The most striking and curious aspect of "Man of Steel" is the way it minimizes and even shuts out women. Lois is an important character, but only for how she furthers Clark/Superman's attempts to understand himself and claim his destiny; she's ultimately much less of a fully-realized, freestanding human being than the kooky, narcissistic Lois Lane played by Margot Kidder in the Reeve films, or even Kate Bosworth's Lois in "Superman Returns," a melancholy figure defined by her capacity to move on after the hero's abrupt departure from Earth. Adams' Lois is tough and smart but has no personality, only drive, and she's not as integral to the action as she seems to be on first glance; it's telling that this film gives equal or greater weight to the story of an understandably distrustful general (Chris Meloni) whose relationship with Superman lets him become the stand-in for a doubting Earth, a role filled by Lois in the 1978 film. "Man of Steel" is driven almost entirely by machismo. Ma Kent is endearing, but she's simply not as powerful a presence in the story as the doomed Jonathan. The hero's birth mother vanishes from the picture after the prologue, her absence explained in a throwaway line that Crowe seems embarrassed to have to deliver. The uncharitable might notice than when a stupid question has to be asked, or a trivial remark made, it's often delivered by one of a handful of women in a room full of burly guys; they may also note that while every significant male figure in "Man of Steel" is given an option to be physically brave under horrible circumstances — even grey-haired Pa Kent and Perry White have their moments — females exist, for the most part, to be saved, or to have things explained to them.

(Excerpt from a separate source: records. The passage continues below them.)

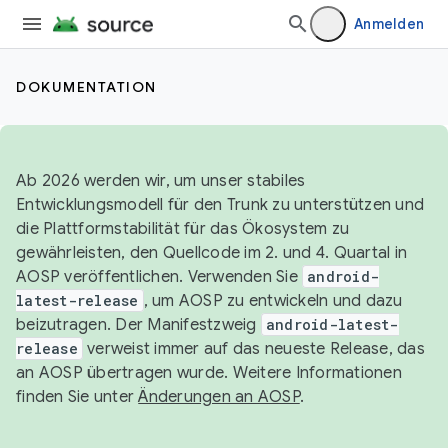
Anmelden
DOKUMENTATION
Ab 2026 werden wir, um unser stabiles
Entwicklungsmodell für den Trunk zu unterstützen und
die Plattformstabilität für das Ökosystem zu
gewährleisten, den Quellcode im 2. und 4. Quartal in
AOSP veröffentlichen. Verwenden Sie
android-
latest-release
, um AOSP zu entwickeln und dazu
beizutragen. Der Manifestzweig
android-latest-
release
verweist immer auf das neueste Release, das
an AOSP übertragen wurde. Weitere Informationen
finden Sie unter
Änderungen an AOSP
.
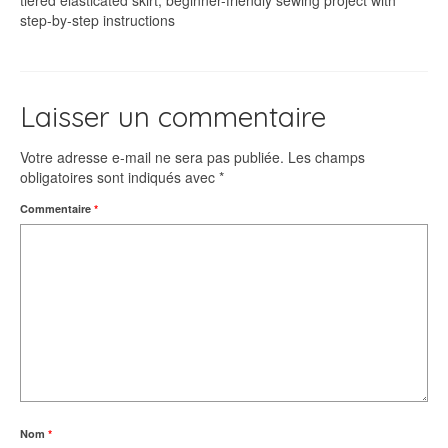
tiered elasticated skirt, beginner-friendly sewing project with
step-by-step instructions
Laisser un commentaire
Votre adresse e-mail ne sera pas publiée.
Les champs
obligatoires sont indiqués avec
*
Commentaire
*
Nom
*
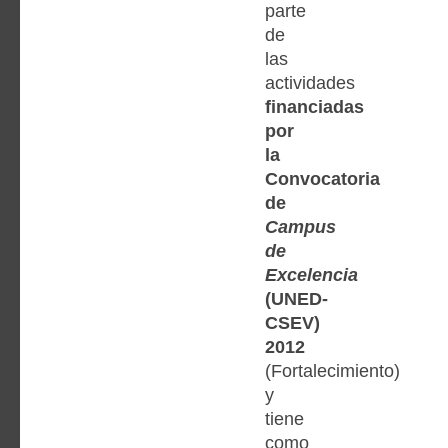
parte
de
las
actividades
financiadas
por
la
Convocatoria
de
Campus
de
Excelencia
(UNED-
CSEV)
2012
(Fortalecimiento)
y
tiene
como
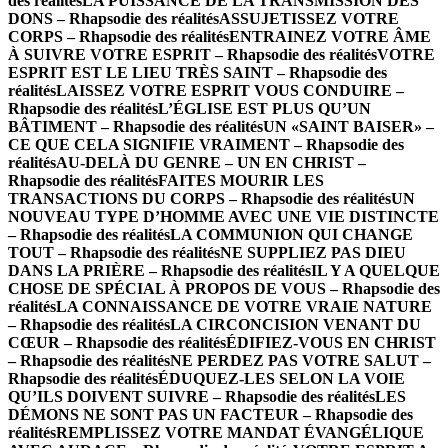
des réalités
LA PUISSANCE DE LA TRANSMISSION DES
DONS – Rhapsodie des réalités
ASSUJETISSEZ VOTRE
CORPS – Rhapsodie des réalités
ENTRAINEZ VOTRE ÂME
À SUIVRE VOTRE ESPRIT – Rhapsodie des réalités
VOTRE
ESPRIT EST LE LIEU TRÈS SAINT – Rhapsodie des
réalités
LAISSEZ VOTRE ESPRIT VOUS CONDUIRE –
Rhapsodie des réalités
L’ÉGLISE EST PLUS QU’UN
BÂTIMENT – Rhapsodie des réalités
UN «SAINT BAISER» –
CE QUE CELA SIGNIFIE VRAIMENT – Rhapsodie des
réalités
AU-DELÀ DU GENRE – UN EN CHRIST –
Rhapsodie des réalités
FAITES MOURIR LES
TRANSACTIONS DU CORPS – Rhapsodie des réalités
UN
NOUVEAU TYPE D’HOMME AVEC UNE VIE DISTINCTE
– Rhapsodie des réalités
LA COMMUNION QUI CHANGE
TOUT – Rhapsodie des réalités
NE SUPPLIEZ PAS DIEU
DANS LA PRIÈRE – Rhapsodie des réalités
IL Y A QUELQUE
CHOSE DE SPÉCIAL À PROPOS DE VOUS – Rhapsodie des
réalités
LA CONNAISSANCE DE VOTRE VRAIE NATURE
– Rhapsodie des réalités
LA CIRCONCISION VENANT DU
CŒUR – Rhapsodie des réalités
ÉDIFIEZ-VOUS EN CHRIST
– Rhapsodie des réalités
NE PERDEZ PAS VOTRE SALUT –
Rhapsodie des réalités
ÉDUQUEZ-LES SELON LA VOIE
QU’ILS DOIVENT SUIVRE – Rhapsodie des réalités
LES
DÉMONS NE SONT PAS UN FACTEUR – Rhapsodie des
réalités
REMPLISSEZ VOTRE MANDAT ÉVANGÉLIQUE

Considering that every previous "Superman" movie put the courtship dance between men and women at the heart of its action — particularly "Superman: the Movie", "Superman II" and "Superman Returns" — the fact that "Man of Steel" has a No Girls Allowed sensibility seems like a deliberate creative choice, a way to reassure young male viewers accustomed to the glib swagger of "Iron Man" and the dire self-pity of Nolan's Batman that this hero is very much in the same wheelhouse. There's no possible way anyone can mistake this new movie for a Chick Flick. (Zod's right-hand woman Fajora-Ul, Antje Traue, is a powerful presence, but she's even more desexualized than Lois; her character's main trait is a pathological hatred of men.)
Again, that's state-of-the-art, very much in line with the way superhero movies are done now. But this modernization feels retro because it comes at the expense of an important and under-acknowledged part of Superman's appeal: virtually alone among big-name superheroes, he's a romantically and sexually mature man who seems to truly like and be comfortable around women. If you're wondering why I could say so many positive things about "Man of Steel" and only give it three stars, the preceding two paragraphs are your answer. In some ways this movie represents a step forward for Superman on film, but in this one significant respect, it takes the series at least two huge steps back. Viewers who predicted that Warner Bros. and DC Comics were trying to turn Batman into Superman were right, sort of. "Man of Steel" is in many ways an astonishing movie, but it won't do anything to quell complaints that the big-budget superhero genre is basically adolescent, that its creative development has been arrested for decades and might not budge anytime soon.